Il existe sur la question du rapport que Platon établit entre enthousiaste (indistinctement rhapsode et poète) et philosophe un conflit interprétatif, conflit qui nous conduit au cœur de notre propos : l'absentement platonicien de l'artiste. Pour les uns, le rapport entre enthousiaste et philosophe est une relation d'opposition, d'opposition exacerbée. L'enthousiaste est l'ombre du philosophe, il est son repoussoir absolu, en ce sens qu'il est aussi dépossédé de sa raison (ekphrôn, 534 b) que le philosophe est maître de lui-même. Alors que le philosophe « raisonne », l'enthousiaste « résonne ». En dressant le portrait du rhapsode, Platon dépeindrait donc en filigrane le philosophe. (D'ailleurs le geste platonicien n'est-il pas fondamentalement celui-là ? Platon fait-il autre chose que de circonscrire progressivement l'espace du philosophique par contraste avec celui du non-philosophique ? L'intérêt critique-ironique pour la sophistique ou la rhapsodie semble être avant tout un intérêt pour la philosophie elle-même.) C'est ainsi qu'on peut lire Jean-François Pradeau dans l'introduction qu'il donne à sa traduction du dialogue. Lorsque Platon invoque « l'enthousiasme », il ne se contente pas de reprendre tel quel un topos littéraire ou plus strictement philosophique dont on pourrait trouver les premiers linéaments dans Héraclite, Empédocle ou Démocrite. Pour la tradition, l'inspiration divine ne fait pas alternative avec une forme de maîtrise poétique.
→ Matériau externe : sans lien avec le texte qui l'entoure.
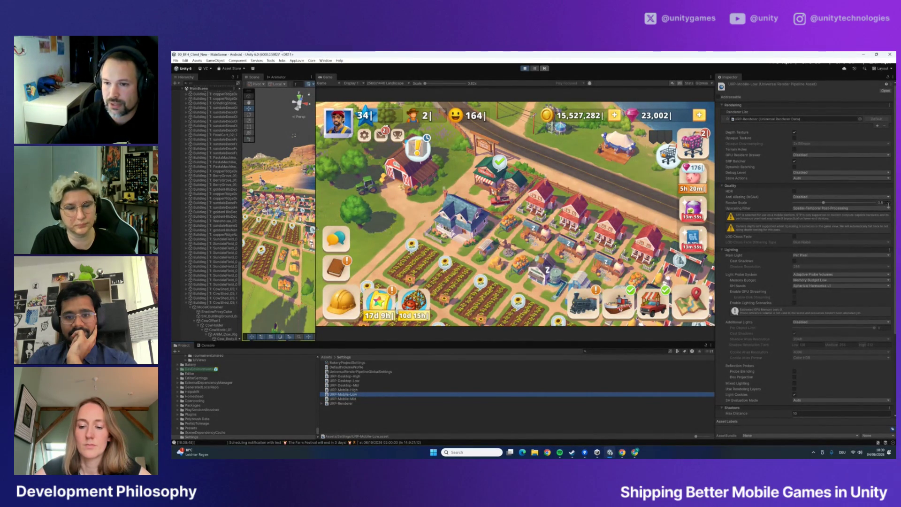
{"action": "left_click", "coordinate": [357, 399]}
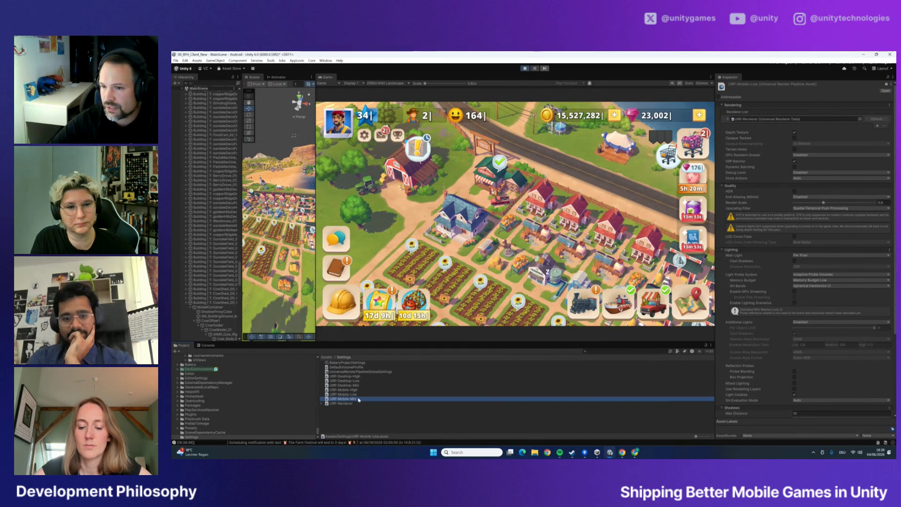
{"action": "key", "text": "Up"}
{"action": "key", "text": "Up"}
Élève des Muses, le poète, écrit Jean-François Pradeau, doit à son propre talent la beauté de son œuvre ; c'est la raison pour laquelle, au moins depuis Homère, les Grecs lui reconnaissaient un savoir et une aptitude technique qui font de son œuvre le résultat d'une production, d'une poiesis spécifique.11
À rebours de cette tradition, Platon refuse au rhapsode et au poète toute tekhnè, ce qui le conduit à radicaliser la dépossession, la passivité de l'enthousiaste, lequel doit tout à l'entité qui vient l'habiter. Désormais, affirme sans concession Jean-François Pradeau, « le poète n'est plus qu'un ventriloque »12. Dans la même veine, Jean-Luc Nancy soutient que le poète platonicien ne peut être aimanté, c'est-à-dire inspiré, que parce qu'il fait preuve d'une « sainte passivité », c'est-à-dire d'une pleine passivité.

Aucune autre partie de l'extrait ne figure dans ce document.